Multi-Agent Reinforcement Learning in Non-Cooperative Stochastic Games Using Large Language Models

We study the use of large language models (LLMs) to integrate high-level knowledge in stochastic games using reinforcement learning with reward machines to encode non-Markovian and Markovian reward functions. In non-cooperative games, one challenge is to provide agents with knowledge about the task efficiently to speed up the convergence to an optimal policy. We aim to provide this knowledge in the form of deterministic finite automata (DFA) generated by LLMs (LLM-generated DFA).
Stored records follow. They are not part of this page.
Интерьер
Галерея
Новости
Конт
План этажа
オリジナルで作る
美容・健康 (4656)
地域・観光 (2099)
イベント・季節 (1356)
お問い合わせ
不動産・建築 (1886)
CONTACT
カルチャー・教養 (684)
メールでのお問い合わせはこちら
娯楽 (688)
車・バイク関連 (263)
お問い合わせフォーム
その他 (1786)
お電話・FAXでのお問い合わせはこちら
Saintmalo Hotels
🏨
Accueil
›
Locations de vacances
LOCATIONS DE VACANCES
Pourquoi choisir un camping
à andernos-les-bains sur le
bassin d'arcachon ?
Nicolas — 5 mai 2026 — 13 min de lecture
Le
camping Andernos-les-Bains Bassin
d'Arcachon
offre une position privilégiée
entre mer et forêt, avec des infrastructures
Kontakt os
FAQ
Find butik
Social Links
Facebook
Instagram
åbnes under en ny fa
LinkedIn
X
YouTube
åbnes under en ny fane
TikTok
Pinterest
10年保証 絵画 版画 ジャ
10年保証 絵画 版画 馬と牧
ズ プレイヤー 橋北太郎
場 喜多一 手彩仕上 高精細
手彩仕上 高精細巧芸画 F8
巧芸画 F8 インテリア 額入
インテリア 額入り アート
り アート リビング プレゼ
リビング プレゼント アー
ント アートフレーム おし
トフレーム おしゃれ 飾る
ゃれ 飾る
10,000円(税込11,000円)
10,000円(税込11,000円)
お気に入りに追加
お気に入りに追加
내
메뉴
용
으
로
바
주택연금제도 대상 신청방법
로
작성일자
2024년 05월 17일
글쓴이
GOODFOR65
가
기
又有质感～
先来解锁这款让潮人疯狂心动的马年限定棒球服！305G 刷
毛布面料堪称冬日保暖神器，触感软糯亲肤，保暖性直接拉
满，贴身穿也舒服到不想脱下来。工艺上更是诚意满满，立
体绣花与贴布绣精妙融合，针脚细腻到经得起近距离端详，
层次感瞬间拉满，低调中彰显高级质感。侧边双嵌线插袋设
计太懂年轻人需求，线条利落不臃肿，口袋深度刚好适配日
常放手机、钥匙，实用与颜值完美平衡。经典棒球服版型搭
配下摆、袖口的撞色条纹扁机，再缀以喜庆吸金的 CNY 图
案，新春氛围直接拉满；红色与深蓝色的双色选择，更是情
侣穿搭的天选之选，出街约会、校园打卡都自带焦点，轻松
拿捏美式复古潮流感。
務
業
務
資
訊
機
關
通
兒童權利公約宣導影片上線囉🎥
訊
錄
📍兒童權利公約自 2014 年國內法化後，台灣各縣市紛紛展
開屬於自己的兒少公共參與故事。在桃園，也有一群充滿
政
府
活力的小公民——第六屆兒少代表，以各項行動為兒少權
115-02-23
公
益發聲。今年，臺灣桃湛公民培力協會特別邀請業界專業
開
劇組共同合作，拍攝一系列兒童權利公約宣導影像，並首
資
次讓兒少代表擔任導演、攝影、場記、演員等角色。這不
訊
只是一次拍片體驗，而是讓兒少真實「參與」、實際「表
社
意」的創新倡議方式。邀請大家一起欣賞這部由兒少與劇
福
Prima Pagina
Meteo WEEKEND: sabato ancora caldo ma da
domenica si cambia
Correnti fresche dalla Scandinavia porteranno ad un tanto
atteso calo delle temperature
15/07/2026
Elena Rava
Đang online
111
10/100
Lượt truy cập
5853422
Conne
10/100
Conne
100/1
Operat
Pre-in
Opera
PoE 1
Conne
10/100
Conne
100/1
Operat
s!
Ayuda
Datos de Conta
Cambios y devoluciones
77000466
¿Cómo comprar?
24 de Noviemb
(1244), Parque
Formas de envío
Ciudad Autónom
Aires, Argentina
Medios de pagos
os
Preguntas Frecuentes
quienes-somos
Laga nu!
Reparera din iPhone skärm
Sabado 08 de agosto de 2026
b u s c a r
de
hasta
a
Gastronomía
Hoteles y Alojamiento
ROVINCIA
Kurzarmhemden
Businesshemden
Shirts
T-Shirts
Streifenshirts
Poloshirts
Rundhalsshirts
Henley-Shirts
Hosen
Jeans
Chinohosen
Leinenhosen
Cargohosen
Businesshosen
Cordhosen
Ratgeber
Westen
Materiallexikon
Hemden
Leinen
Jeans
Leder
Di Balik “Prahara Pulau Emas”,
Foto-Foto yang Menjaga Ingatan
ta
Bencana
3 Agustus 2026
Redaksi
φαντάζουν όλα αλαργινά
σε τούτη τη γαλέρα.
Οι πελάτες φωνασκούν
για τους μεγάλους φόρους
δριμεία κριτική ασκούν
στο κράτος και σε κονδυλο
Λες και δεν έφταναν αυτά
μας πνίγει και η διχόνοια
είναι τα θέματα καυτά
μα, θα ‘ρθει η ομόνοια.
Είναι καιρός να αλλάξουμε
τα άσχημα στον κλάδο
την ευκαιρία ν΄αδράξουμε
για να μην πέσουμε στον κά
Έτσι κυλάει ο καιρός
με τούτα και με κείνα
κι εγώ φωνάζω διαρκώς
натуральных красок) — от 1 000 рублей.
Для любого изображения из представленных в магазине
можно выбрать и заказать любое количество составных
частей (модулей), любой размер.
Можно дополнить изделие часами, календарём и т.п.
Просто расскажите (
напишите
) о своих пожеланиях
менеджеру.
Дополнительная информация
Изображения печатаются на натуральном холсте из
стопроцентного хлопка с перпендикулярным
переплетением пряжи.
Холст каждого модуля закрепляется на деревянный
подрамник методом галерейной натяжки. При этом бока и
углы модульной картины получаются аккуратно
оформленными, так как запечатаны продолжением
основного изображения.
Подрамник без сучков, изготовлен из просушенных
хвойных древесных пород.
Additionally, we use reward machines (RMs) to encode the temporal structure of the game and the non-Markovian or Markovian reward functions. Our proposed algorithm, LLM-generated DFA for Multi-agent Reinforcement Learning with Reward Machines for Stochastic Games (StochQ-RM), can learn an equivalent reward machine to the ground truth reward machine (specified task) in the environment using the LLM-generated DFA. Additionally, we propose DFA-based q-learning with reward machines (DBQRM) to find the best responses for each agent using Nash equilibrium in stochastic games. Despite the fact that the LLMs are known to hallucinate, we show that our method is robust and guaranteed to converge to an optimal policy. Furthermore, we study the performance of our proposed method in three case studies.